### [Source extract]
--- START ---

The Story of a Life to Tell the Tale of an Entire People
“Milisuthando,” a film by Bongela Milisuthando, uses the memories and life of the South African filmmaker to address the issues faced by South Africa after apartheid. She recalls her childhood in Transkei, her life from 1994 onwards, and the problems of racial segregation in her country. This feature-length film, lasting over two hours, thoroughly examines South African society.
From the opening minutes of Bongela Milisuthando’s film, in which she narrates her own story while evoking major historical events in South Africa, she speaks about the state of Transkei, where she was born and spent part of her childhood. This state no longer exists since the end of apartheid. Bongela was born in 1985 in a black community, and racism was unknown to her until the reunification of South Africa after apartheid. The film offers a glimpse into the filmmaker’s family life, with sequences featuring her grandmother reminiscing about the time when Transkei existed. This part raises questions about the accuracy and usefulness of the anti-apartheid struggle led by figures like Nelson Mandela, a prominent figure and the first leader of the African National Congress (ANC) to become President of South Africa. This questioning might explain the presence, at the beginning of the film, of amateur footage showing an unknown young woman standing naked at the feet of Nelson Mandela’s statue. Standing completely nude, she holds one foot of the statue, her gaze directed towards the face of the national hero, seemingly questioning him and asserting her freedom in a society where she feels oppressed.

--- END ---

### [List of tasks]
1/ According to the article on the film Milisuthando, in what year was Bongela Milisuthando born?
2/ Repeat the passage of the article on the film Milisuthando starting with "The Story of" and going on through "South African society.".

### [Keypoint correspondence data]
--- START ---

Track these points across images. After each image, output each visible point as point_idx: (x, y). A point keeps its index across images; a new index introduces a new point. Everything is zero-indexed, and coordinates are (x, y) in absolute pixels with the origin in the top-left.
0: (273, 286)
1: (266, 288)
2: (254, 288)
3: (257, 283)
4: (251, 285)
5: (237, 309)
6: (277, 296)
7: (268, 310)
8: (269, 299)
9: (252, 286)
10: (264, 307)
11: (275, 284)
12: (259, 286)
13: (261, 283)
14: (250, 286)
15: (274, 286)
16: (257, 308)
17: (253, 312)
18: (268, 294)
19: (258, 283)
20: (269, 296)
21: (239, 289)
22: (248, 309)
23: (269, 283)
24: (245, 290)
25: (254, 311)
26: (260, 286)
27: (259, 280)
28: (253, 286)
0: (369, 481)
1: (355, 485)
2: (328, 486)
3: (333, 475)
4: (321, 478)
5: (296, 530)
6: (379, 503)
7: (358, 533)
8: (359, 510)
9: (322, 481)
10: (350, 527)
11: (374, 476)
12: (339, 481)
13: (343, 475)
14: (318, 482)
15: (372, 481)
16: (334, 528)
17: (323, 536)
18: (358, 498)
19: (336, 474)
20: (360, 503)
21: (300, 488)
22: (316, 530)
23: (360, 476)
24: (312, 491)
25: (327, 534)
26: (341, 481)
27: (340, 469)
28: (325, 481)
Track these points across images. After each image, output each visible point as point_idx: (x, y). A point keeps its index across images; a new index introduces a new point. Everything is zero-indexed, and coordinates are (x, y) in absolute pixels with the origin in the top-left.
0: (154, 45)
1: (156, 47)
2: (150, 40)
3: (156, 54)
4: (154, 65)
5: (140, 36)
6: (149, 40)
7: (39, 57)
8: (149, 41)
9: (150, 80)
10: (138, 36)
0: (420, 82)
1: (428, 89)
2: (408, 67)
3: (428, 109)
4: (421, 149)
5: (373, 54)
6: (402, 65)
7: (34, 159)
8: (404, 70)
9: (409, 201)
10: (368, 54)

--- END ---

### [Answers to the exercises]
1/ 1985

2/
The Story of a Life to Tell the Tale of an Entire People
“Milisuthando,” a film by Bongela Milisuthando, uses the memories and life of the South African filmmaker to address the issues faced by South Africa after apartheid. She recalls her childhood in Transkei, her life from 1994 onwards, and the problems of racial segregation in her country. This feature-length film, lasting over two hours, thoroughly examines South African society.